William wrote in the other day asking for help. He is a rep for a company that sells name brand shoes and has retailers who are starting to ask for only the best shoes and best sizes in order to place an order with him. He needs help figuring out how to get retailers to buy from him given his company’s use of stock-lots. Long a staple of retailing, stock-lots if a practice where manufacturers require retailers to purchase a wide array of shapes and sizes, even though the retailers may not be able to sell some of them. This is a dinosaur relic of a system that doesn’t work in today’s retailing landscape.
How many times have you gone into a store and not found your size? That’s not only the fault of retail buying groups but also of manufacturers, who require retailers to take a lot of merchandise they may not necessarily want. That practice leaves retailers with leftover merchandise they can’t sell. And retailers are tired of having to take the bad merchandise in order to get the good stuff.
THE REAL WORLD RETAILING TAKEAWAY
Retailers are increasingly in the driver’s seat on this one. And manufacturers should take notice.

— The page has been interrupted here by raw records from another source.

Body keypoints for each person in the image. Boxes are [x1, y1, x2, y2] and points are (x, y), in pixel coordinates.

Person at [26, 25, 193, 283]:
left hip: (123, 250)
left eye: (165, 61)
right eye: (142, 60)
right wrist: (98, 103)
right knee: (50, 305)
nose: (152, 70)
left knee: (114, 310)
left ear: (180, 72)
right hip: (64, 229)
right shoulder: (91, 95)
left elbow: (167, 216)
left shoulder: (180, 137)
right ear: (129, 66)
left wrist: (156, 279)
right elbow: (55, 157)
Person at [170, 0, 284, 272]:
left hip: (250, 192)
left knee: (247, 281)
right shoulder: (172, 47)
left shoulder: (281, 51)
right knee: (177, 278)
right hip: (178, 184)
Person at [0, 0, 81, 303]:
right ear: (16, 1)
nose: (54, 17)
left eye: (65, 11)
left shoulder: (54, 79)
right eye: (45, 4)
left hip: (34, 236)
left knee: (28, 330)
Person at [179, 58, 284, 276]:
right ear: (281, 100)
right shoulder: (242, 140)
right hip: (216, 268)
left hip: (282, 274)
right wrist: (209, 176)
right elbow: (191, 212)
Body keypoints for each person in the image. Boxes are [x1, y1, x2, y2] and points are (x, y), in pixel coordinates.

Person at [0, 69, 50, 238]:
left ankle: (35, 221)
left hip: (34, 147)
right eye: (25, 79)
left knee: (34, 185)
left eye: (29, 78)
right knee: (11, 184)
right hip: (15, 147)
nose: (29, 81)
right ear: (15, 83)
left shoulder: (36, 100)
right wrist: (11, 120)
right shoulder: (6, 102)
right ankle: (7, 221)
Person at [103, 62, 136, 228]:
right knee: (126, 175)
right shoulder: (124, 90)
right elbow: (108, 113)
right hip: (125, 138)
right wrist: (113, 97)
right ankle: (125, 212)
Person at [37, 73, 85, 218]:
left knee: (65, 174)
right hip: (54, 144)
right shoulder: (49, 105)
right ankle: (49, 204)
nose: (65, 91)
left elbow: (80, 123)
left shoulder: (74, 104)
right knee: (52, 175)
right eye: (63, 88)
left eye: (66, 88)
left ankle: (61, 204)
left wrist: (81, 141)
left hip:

In the changing economic landscape, vendors need to cater to their buyer’s wishes, not the other way around. Demanding that retailers take the merchandise you want them to take just isn’t smart business as they end up with excess merchandise which causes a couple problems:
- It ties up their open-to-buy, which means they can’t buy more goods from vendors when they need it
- Retailers end up marking down the vendor’s goods, which hurts the retailers and the vendor from a brand perspective
I have to side with retailers on this whole issue. Retailers – be demanding. Don’t buy from a vendor or distributor if they require you to purchase goods you don’t want to purchase. Often there is more than one rep company or distributor so go find the alternative who is willing to work with you.

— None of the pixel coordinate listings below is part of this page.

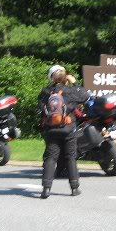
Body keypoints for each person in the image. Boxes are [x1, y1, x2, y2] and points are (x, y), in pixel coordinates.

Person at [38, 65, 89, 199]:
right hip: (68, 129)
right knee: (70, 157)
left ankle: (46, 189)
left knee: (50, 158)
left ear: (51, 78)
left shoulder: (45, 92)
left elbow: (41, 109)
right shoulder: (70, 91)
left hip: (51, 130)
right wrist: (75, 82)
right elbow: (85, 96)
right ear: (65, 77)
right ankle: (74, 188)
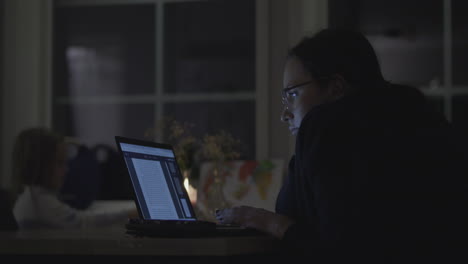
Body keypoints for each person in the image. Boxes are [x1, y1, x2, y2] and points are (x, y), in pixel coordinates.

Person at [216, 29, 468, 263]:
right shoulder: (419, 116)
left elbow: (339, 251)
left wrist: (267, 222)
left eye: (292, 94)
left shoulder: (327, 128)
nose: (284, 113)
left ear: (336, 87)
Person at [12, 127, 138, 230]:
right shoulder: (38, 202)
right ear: (39, 165)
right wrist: (128, 214)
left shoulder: (31, 197)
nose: (66, 169)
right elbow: (84, 223)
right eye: (60, 163)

You’ll hit some walls along the way, but the smart vendors and distributors will get you what you need. Vendors and distributors need to understand that zero percent of zero is zero. Do you want perhaps a smaller sale, that allows a retailer to sell through merchandise and buy more from you? Or do you want to risk not making a sale at all. Ask any business person if they want zero percent, or if they’re happy to take part of a sale. You know the answer.
So retailers, stick to your guns and start directing how you want to work with vendors and distributors. It will go a long way toward helping your business during these tough times.